I was just watching a live news conference held by Joe Amendola, the chief defense attorney for Jerry Sandusky, the Penn State assistant football coach charged with molesting young boys. So far, this case is so heinous and disturbing that most people seem to believe Sandusky is guilty, even though he’s not yet had his day in court. I must admit, I too have felt outrage and disgust as this case has unfolded.

But today, while watching Sandusky’s experienced and dogged defense attorney answered question after question from a mob of reporters, I was reminded of a few important points: First, I always advocate openness, honesty and cooperation for all my clients, even if they’re suffering under the glaring eye of the national media. The worst thing someone in such a position can do is use the ‘No Comment’ defense. “No Comment” nearly always translates into one thing: “I’m hiding something and, therefore, I’m guilty.” That may not be fair, but that’s how it works. I never allow my clients to do that. Never have, never will. Amendola seems to understand this. It’s been a long time since I’ve seen a defense attorney engage in such a conversation with reporters, all of it being broadcast nationally and live.

Amendola’s tirade also reminded me of some absolute fundamentals on which our justice system is based. When defendants are surrounded by the skeptical media — along with blinding, billowing smoke — that doesn’t mean they’re guilty. It’s hard for many to see that, but it’s true. Sandusky certainly appears guilty, but how could I possibly know? That’s the point isn’t it?

I’m reminded of the Duke lacrosse case. In the days following charges against the Duke students, most everyone seemed to believe the lacrosse players were guilty. The woman who had allegedly been assaulted, for some reason, seemed to become a credible accuser. The DA then, Mike Nifong, fueled the fire with his public insistence that the players were guilty, even recounting, through physical re-enactment, how he had become certain a crime had been committed. Still, the lawyers representing the players stood firm, even when they faced ridicule by some. Wade Smith, Joe Cheshire and Kerry Sutton never gave up on their clients. They insisted on their innocence even when many, including myself, had doubts. Now we all know the Duke students were innocent. Now their once ‘”credible” accuser is embroiled in a murder case that could land her in jail for a long, long time. Innocent until proven guilty? You’re damn right.

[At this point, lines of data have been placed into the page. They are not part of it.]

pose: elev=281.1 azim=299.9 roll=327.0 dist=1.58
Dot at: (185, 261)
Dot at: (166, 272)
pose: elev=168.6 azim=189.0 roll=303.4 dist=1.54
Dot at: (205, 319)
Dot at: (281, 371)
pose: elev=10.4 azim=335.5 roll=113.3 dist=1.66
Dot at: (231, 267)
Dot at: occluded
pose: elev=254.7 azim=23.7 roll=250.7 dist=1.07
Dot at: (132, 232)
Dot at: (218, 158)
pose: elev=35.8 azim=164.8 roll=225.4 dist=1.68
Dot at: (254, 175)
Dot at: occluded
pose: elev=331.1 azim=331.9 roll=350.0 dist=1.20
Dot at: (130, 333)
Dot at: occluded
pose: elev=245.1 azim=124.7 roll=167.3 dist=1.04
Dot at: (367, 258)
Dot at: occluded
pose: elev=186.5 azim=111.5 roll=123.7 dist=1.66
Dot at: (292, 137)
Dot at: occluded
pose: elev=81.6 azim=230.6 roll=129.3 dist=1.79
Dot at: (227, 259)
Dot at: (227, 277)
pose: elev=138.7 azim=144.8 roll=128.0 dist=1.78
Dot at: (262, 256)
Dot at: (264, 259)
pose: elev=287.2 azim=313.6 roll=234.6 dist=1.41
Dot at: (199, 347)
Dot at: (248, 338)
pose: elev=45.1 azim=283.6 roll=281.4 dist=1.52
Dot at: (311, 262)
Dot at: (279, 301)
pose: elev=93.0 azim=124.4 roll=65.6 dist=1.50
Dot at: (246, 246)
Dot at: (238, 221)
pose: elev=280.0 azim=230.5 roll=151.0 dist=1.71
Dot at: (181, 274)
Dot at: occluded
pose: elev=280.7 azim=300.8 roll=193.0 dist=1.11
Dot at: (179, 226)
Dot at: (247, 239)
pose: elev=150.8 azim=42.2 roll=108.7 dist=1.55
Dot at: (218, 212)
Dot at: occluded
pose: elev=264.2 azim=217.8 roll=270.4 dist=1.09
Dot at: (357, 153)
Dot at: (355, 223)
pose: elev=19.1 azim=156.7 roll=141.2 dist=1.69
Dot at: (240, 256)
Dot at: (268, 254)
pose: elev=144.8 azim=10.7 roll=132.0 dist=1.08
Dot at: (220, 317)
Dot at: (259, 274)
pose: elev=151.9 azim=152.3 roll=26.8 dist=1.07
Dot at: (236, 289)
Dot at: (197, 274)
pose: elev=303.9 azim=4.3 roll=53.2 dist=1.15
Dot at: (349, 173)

The lesson? It may sound trite, but it’s true: Americans charged with crimes are not guilty until proven otherwise — or admit their guilt. We can’t forget that. Ours is a judicial system that’s served our country well for more than 200 years.

Is Jerry Sandusky guilty? Maybe. Seems like it to me. There’s a ton of smoke pouring from this case. Still, I’m trying as hard as possible to keep an open mind. Let’s allow the system to do its job. Let’s not pass judgment until it has. As difficult as this might be, it’s the right attitude. And we should all, difficult or not, think this way.